Diagnosis is suspected based on clinical picture and confirmed by ragged-red fibers on histopathological examination of muscle tissue biopsy [3]. The pathogenesis of MELAS is poorly understood and it has a complex array of presenting symptoms. Typically, individuals have a period of normal development before the appearance of signs and symptoms in early childhood. Early symptoms may include recurrent headaches, muscle weakness, pain, and loss of appetite, vomiting and seizures. Stroke-like symptoms usually occur before the age of 40 and involve altered consciousness, hemiparesis, migraine type headaches and seizures. Other conditions are also associated with MELAS, namely diabetes and cardiovascular disease such as cardiomyopathy, Wolff- Parkinson-White syndrome and disturbances in myocardial conduction [2,3].

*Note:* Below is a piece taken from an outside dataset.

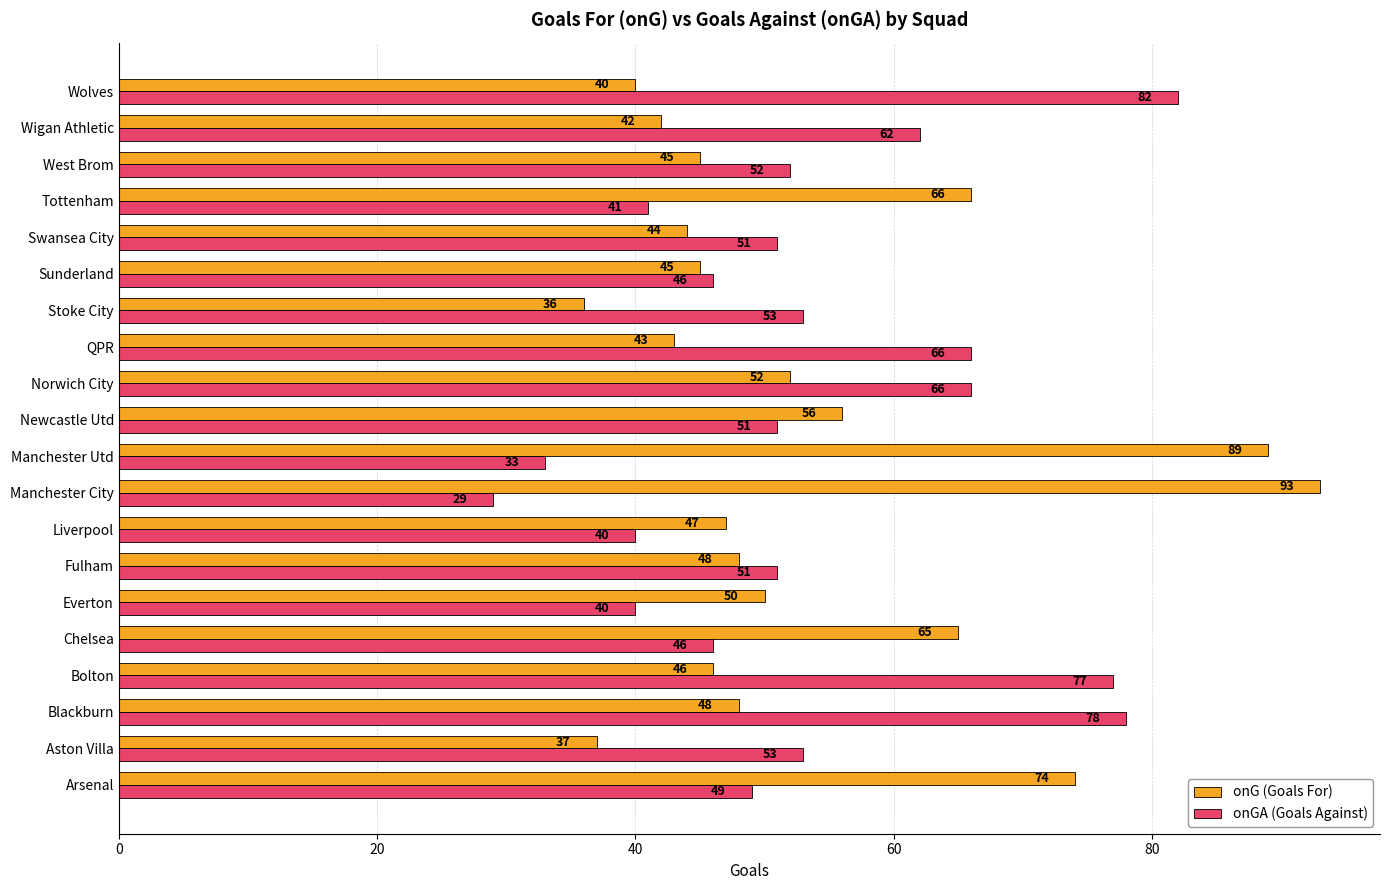

Between Bolton and Fulham, which series saw the biggest shift?

onGA (Goals Against)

There are a small number of reported cases of women with MELAS syndrome experiencing coagulation and bleeding issues during labour. Aggarwal reported PPH in a woman with MELAS syndrome following spontaneous vaginal delivery secondary to placental accretes, requiring 4 units of PRBC [4]. Dessole described a non-elective caesarian section for labour dystocia complicated by PPH and subsequent DIC secondary to atonic uterus, resulting in a hysterectomy to control blood loss [5]. Of interest, in this case the DIC was characterized by an increase in cross-linked degredation products, initially normal platelets and low borderline fibrinogen, which the authors attribute to the MELAS syndrome. However, case reports of emergency caesarians in three women with MELAS syndrome reported no bleeding complications [6-8]. Rosaeg observes a single patient who delivered her first child via vaginal delivery, second by Non-elective CS and third by Elective CS with no bleeding issues noted [6,7].
DIC is a systemic process characterized by pathological activation of the coagulation cascade. Excessive fibrin deposition leads to clot formation causing micro vascular occlusion and organ dysfunction. Clotting proteins and platelets are excessively consumed from ongoing coagulation resulting in severe bleeding [9].
Acidosis is associated with clinical coagulopathy however the contributing mechanisms are poorly understood. Acidosis can develop as a result of trauma, hypoxia and blood loss, however it is also postulated that lactic acidosis can lead to DIC. To date, there are limited studies with inconsistent results examining such causality. These are largely in vitro and animal models; however an in vivo study demonstrates a reduction in clotting time with acidosis and an early animal study showed the development of DIC in four out of five dogs following infusion of lactic acid [10-13].
The principles of management of lactic acidosis are to identify and correct the underlying condition, and to restore adequate perfusion and oxygen delivery to tissue. Treatment with an alkalizing agent such as sodium bicarbonate is not supported in the evidence so far and may contribute to worsening intracellular acidosis [14].
This is the first case in the published literature to describe the evolution of a PPH in a MELAS affected patient with the salient features of a rising lactate and falling fibrinogen preceding the clinical signs and diagnosis of PPH.
Patients with MELAS syndrome are at high risk of PPH due to the high circulating level of lactate. Minimal deterioration of the metabolic status of the patient ie the rising lactate level following the initial surgery is thought to have contributed to the subsequent massive PPH. Recognizing this very high risk point for predisposing patients with MELAS syndrome is important in the post-delivery care and prevention of major PPH.
Written informed consent was obtained from the patient for publication of this case report.
The authors do not have funding or conflicts of interest to declare.